Daha önce bahsettiğim Active Directory veritabanını üzerinde bulunduracak ve bu işe adanmış sunucular domainin en önemli parçası olan Domain Controller (DC) ’dır. Domain Controller, Active Directory domain servislerini çalıştırır. Bu servisler bir sunucuya eklendiğinde o sunucu artık bir domain controllerdır. DC, Active Directory veritabanının kopyasını kendinde tutar.
Ana DC’nin (Primary DC) birincil görevi kullanıcıların kullanıcı adı ve parolaları aracılığıyla oturum açmalarını sağlamaktır. Bir kullanıcı domaine authenticate olduğunda DC, kullanıcının erişmek istediği kaynağa izni olup olmadığını kontrol eder ve izni varsa kullanıcıyı kaynağa eriştirir.

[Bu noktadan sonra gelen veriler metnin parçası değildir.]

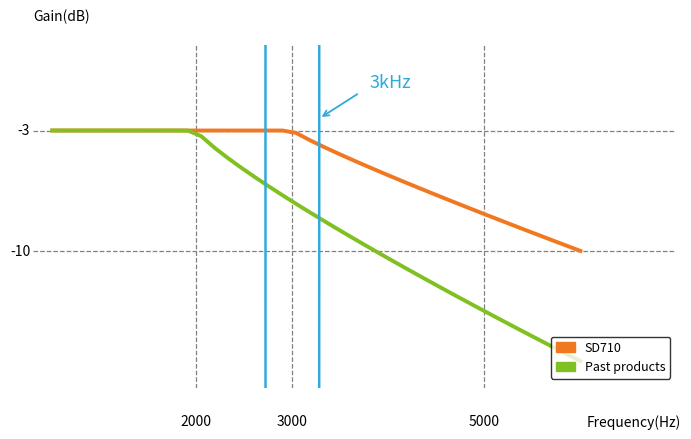

Is this an area chart (filled region under the line)?

No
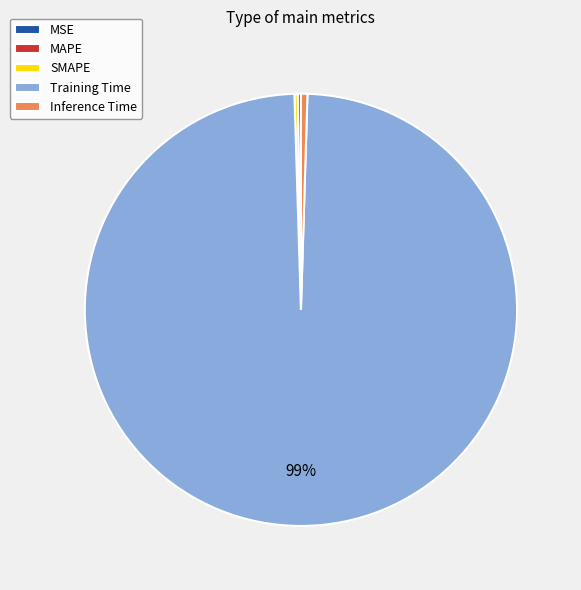

To the nearest percent, what is the average slice percentage?

20%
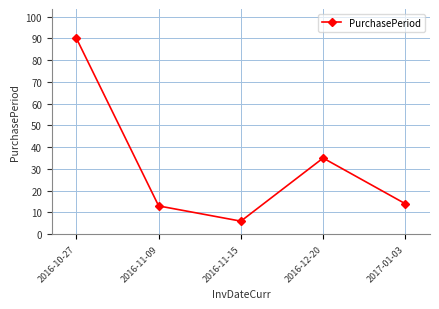

What is the average value?

32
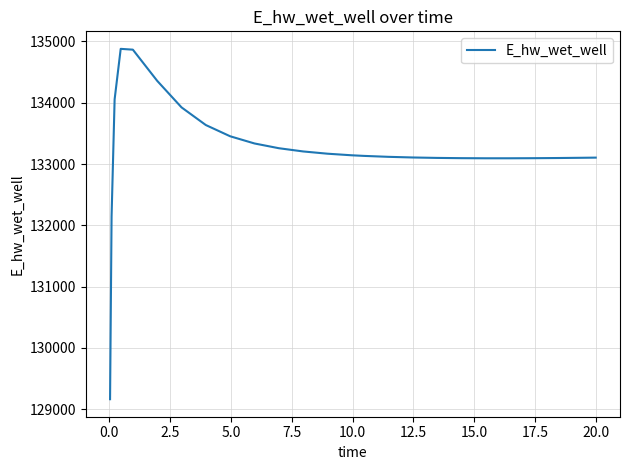

What is the greatest value displayed?

134878.8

Bu durumda akla gelen ilk soru teorik olarak “Kaç adet DC’ye ihtiyacımız var?” olacaktır. İhtiyacımızı karşılayacak DC’lerin teorik olarak sayısı ve donanımı aşağıdaki tabloda belirtilmiştir.

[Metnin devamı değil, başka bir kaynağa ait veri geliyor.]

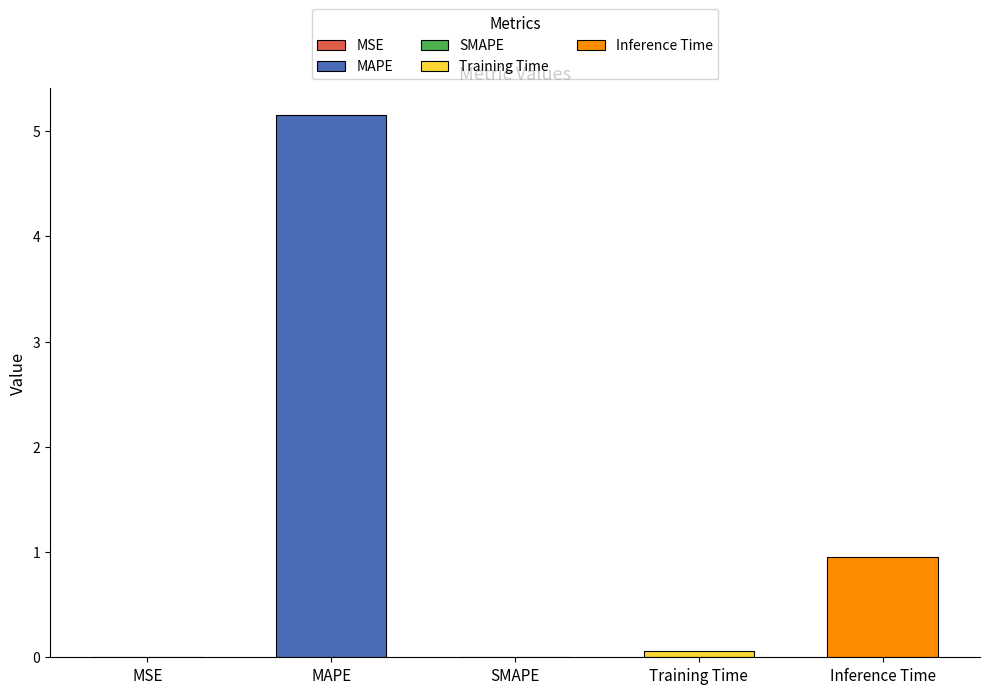

What is the difference between the second highest and second lowest values?

1.0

Kullanıcı Sayısı | Minimum DC Sayısı | Her DC İçin Minimum CPU Sayısı ve Hızı | Her DC İçin Minimum Memory |
1 – 500 | 1 Adet | 1 Adet (850 MHz veya daha yüksek) | 512 MB |
500 – 999 | 1 Adet | 2 Adet (850 MHz veya daha yüksek) | 1 GB |
1000 – 2999 | 2 Adet | 2 Adet (850 MHz veya daha yüksek) | 2 GB |
3000 – 10000 | 2 Adet | 4 Adet (850 MHz veya daha yüksek) | 2 GB |
> 10000 | Her 5000 Kullanıcı İçin 1 Adet | 4 Adet (850 MHz veya daha yüksek) | 2 GB |
Her ne kadar tablodaki belirtilen 1000 kullanıcıya kadar bir adet DC’nin yeterli olması teorik olarak doğruysa bile Microsoft tarafından önerilen her domain için en az iki DC bulundurulmasıdır. Nedeni ise DC’ler aynı domaindeki diğer DC’lerle kendi üzerlerindeki değişiklikleri replike ederler. Böylece tüm DC’ler senkronize bir şekilde değişikliklerden haberdar olup tüm dünya çapında aynı Active Directory veritabanına sahip olurlar. Her DC kendi üzerindeki değişiklikleri bağlı bulunduğu ağ aracılığıyla diğer DC’lere aktarır ve replikasyon yapılan DC’ler yapılan değişiklikleri kendisinde uygular. Dolayısıyla aynı domainde bulunan her DC aynı Active Directory veritabanı kopyalarını içerir ve aynı hizmetleri çalıştırır. Böylece DC’lerden birisi herhangi bir nedenle kullanılamaz hale gelirse ikinci bir DC ilk DC’nin sorumluluklarını devralabilir. Bu DC’ler Primary Domain Controller (PDC) ve Additional Domain Controller (ADC) olarak adlandırılırlar.